__Document section__:
****************

I hear what you're saying, Searcher. But the organization is the WTF & not a close-knit organization like the USCDKA (my main organization). Frankly, if it were the USCDKA, I'd be small potatoes compared to who would be on this guy for teaching like that. 

But, since it's another WTF school, I'd rather encourage the parents to talk to him first. If they don't get anywhere, perhaps I will talk to Master X at some point. But, I'd rather be known as the guy who teaches TKD well in my town. Word will get out.


----------



## matt.m (Oct 9, 2006)

Ok, I talked to my pop about what he would do.  He teaches hapkido but I got a comprable answer to what I find you may find as a decent compromise.

I put it in kids class scenerio for him so he knew to use kid diplomacy, so his answer was this and I am seeing my GM using this same thought process I will explain in a moment.

Dad said, "Start at white belt, if you are doing well then we will accelerate promote you and not charge you the testing fee."

I have a member of my class that made red belt as a kid, I have known him a long time.  Same organization, no biggie.  However, he began again as a white belt and is accelerating testing.  He was fine with that.  The guy is now in his 30's like me, I know there is a big difference in maturity between 32 and 8.  However, if you explain to the parents in this manner they can soften the disappointment blow.


----------



## Dillon Hall (Oct 11, 2006)

I think that it is sad that anyone would grant a Black Belt to an 8 year old. I an a 3rd Dan in Soo Bahk Do Moo Duk Kwan and I know that at least with my art that an 8 year old could not achieve such a rank. They would have to wait to be a little older before that happened. 
As for what to do, are your two studios affiliated with the same organization? If they are, you may consider allowing him to test for a rank appropriate to his level in your school or have him start over as a white belt. It makes little difference but if he does not know his Hyung or anything, certainly do not have a black belt 8 year old.


----------



## matt.m (Oct 13, 2006)

****************

__Given entries__:

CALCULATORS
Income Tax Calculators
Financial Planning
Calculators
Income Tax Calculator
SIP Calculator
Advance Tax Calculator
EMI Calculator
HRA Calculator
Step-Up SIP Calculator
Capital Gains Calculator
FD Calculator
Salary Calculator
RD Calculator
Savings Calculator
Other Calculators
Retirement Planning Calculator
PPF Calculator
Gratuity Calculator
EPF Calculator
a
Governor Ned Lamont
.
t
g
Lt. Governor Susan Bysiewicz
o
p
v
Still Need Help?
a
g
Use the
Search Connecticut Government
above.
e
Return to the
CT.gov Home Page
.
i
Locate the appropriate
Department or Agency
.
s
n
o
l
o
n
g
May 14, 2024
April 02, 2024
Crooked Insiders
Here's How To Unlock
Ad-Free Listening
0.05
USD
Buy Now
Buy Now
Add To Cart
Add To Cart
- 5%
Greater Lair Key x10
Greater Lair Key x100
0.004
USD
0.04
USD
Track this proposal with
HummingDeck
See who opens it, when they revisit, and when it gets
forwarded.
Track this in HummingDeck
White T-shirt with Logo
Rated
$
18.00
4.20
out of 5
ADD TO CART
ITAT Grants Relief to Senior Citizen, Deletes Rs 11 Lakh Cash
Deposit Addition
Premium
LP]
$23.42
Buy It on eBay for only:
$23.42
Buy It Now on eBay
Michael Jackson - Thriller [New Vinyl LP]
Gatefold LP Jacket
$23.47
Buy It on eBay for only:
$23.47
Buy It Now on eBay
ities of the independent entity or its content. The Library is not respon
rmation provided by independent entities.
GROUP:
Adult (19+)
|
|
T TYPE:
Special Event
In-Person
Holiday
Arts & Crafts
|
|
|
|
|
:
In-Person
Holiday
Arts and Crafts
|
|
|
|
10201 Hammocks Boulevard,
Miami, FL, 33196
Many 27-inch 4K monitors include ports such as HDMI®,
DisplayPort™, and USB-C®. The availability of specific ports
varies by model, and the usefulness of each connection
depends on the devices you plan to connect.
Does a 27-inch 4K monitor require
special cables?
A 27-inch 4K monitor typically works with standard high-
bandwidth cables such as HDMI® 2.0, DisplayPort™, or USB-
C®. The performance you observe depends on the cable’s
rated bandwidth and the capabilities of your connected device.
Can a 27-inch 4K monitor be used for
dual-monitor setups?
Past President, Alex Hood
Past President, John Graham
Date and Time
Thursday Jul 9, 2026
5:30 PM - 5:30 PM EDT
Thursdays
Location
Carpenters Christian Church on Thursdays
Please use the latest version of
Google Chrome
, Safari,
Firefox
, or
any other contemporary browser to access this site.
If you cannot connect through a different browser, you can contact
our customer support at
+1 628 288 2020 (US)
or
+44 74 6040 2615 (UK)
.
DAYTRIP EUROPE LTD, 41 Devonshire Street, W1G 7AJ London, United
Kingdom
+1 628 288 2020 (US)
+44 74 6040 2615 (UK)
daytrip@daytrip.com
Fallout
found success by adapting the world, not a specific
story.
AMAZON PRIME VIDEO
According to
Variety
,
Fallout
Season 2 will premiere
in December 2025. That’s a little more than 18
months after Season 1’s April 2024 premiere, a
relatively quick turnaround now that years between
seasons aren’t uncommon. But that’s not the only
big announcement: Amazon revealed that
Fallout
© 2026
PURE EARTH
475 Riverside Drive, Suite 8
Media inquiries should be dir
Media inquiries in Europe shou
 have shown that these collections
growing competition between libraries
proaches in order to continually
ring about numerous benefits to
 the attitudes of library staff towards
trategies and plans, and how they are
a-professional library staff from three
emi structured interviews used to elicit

****************

__Apply what you read__:
(a) Translate this sentence from the thread on martial arts ranks into Spanish: "They would have to wait to be a little older before that happened."
(b) Using the thread on martial arts ranks, decide whether each statement agrees with it. Answer yes or no, and quote the words from the thread that decide it.
(i) matt.m's father teaches hapkido.
(ii) The first poster's main organization is the WTF.
(iii) The class member who made red belt as a kid started over as a white belt.
The rows were taken from a different source than the thread.

__Task-by-task answers__:
(a) Tendrían que esperar a ser un poco mayores antes de que eso sucediera.

(b)
(i) Yes: "He teaches hapkido"
(ii) No: "the organization is the WTF & not a close-knit organization like the USCDKA (my main organization)"
(iii) Yes: "he began again as a white belt and is accelerating testing"